Content starts

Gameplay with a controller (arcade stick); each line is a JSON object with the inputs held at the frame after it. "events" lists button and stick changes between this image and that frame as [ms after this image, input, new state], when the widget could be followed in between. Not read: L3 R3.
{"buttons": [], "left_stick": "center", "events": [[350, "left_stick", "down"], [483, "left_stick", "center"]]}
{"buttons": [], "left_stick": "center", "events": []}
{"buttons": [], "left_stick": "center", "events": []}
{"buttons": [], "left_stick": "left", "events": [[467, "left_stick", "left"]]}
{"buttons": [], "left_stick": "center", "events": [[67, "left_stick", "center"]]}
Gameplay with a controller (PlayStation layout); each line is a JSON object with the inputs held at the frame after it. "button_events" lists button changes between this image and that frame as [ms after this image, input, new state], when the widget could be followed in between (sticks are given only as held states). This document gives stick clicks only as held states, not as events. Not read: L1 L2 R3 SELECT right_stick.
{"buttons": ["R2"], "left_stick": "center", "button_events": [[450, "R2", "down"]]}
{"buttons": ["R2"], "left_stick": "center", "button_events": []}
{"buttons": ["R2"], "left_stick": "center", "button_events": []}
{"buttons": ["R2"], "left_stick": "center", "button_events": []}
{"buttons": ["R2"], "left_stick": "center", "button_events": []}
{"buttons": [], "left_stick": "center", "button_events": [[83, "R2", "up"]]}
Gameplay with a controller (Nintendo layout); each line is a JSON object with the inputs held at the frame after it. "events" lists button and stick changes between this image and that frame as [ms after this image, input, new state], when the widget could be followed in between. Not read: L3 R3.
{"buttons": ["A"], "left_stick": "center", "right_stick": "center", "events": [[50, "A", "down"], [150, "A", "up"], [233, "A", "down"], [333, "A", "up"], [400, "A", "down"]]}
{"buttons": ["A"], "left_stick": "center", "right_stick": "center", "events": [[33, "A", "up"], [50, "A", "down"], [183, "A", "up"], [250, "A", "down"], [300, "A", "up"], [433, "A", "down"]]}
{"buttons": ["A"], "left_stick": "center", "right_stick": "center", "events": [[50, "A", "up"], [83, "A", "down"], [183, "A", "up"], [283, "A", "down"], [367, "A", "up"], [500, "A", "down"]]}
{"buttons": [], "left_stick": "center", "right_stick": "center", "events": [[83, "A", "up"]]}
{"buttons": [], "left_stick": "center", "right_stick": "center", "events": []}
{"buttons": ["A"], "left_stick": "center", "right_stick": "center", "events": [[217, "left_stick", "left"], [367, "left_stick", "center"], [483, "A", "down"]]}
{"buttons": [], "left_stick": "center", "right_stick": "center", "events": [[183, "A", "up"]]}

Content ends

▶ **ASSIGNED TASK**: Could you retype the whole listing above without altering a word?

▶ **WORKED SOLUTION**:
Gameplay with a controller (arcade stick); each line is a JSON object with the inputs held at the frame after it. "events" lists button and stick changes between this image and that frame as [ms after this image, input, new state], when the widget could be followed in between. Not read: L3 R3.
{"buttons": [], "left_stick": "center", "events": [[350, "left_stick", "down"], [483, "left_stick", "center"]]}
{"buttons": [], "left_stick": "center", "events": []}
{"buttons": [], "left_stick": "center", "events": []}
{"buttons": [], "left_stick": "left", "events": [[467, "left_stick", "left"]]}
{"buttons": [], "left_stick": "center", "events": [[67, "left_stick", "center"]]}
Gameplay with a controller (PlayStation layout); each line is a JSON object with the inputs held at the frame after it. "button_events" lists button changes between this image and that frame as [ms after this image, input, new state], when the widget could be followed in between (sticks are given only as held states). This document gives stick clicks only as held states, not as events. Not read: L1 L2 R3 SELECT right_stick.
{"buttons": ["R2"], "left_stick": "center", "button_events": [[450, "R2", "down"]]}
{"buttons": ["R2"], "left_stick": "center", "button_events": []}
{"buttons": ["R2"], "left_stick": "center", "button_events": []}
{"buttons": ["R2"], "left_stick": "center", "button_events": []}
{"buttons": ["R2"], "left_stick": "center", "button_events": []}
{"buttons": [], "left_stick": "center", "button_events": [[83, "R2", "up"]]}
Gameplay with a controller (Nintendo layout); each line is a JSON object with the inputs held at the frame after it. "events" lists button and stick changes between this image and that frame as [ms after this image, input, new state], when the widget could be followed in between. Not read: L3 R3.
{"buttons": ["A"], "left_stick": "center", "right_stick": "center", "events": [[50, "A", "down"], [150, "A", "up"], [233, "A", "down"], [333, "A", "up"], [400, "A", "down"]]}
{"buttons": ["A"], "left_stick": "center", "right_stick": "center", "events": [[33, "A", "up"], [50, "A", "down"], [183, "A", "up"], [250, "A", "down"], [300, "A", "up"], [433, "A", "down"]]}
{"buttons": ["A"], "left_stick": "center", "right_stick": "center", "events": [[50, "A", "up"], [83, "A", "down"], [183, "A", "up"], [283, "A", "down"], [367, "A", "up"], [500, "A", "down"]]}
{"buttons": [], "left_stick": "center", "right_stick": "center", "events": [[83, "A", "up"]]}
{"buttons": [], "left_stick": "center", "right_stick": "center", "events": []}
{"buttons": ["A"], "left_stick": "center", "right_stick": "center", "events": [[217, "left_stick", "left"], [367, "left_stick", "center"], [483, "A", "down"]]}
{"buttons": [], "left_stick": "center", "right_stick": "center", "events": [[183, "A", "up"]]}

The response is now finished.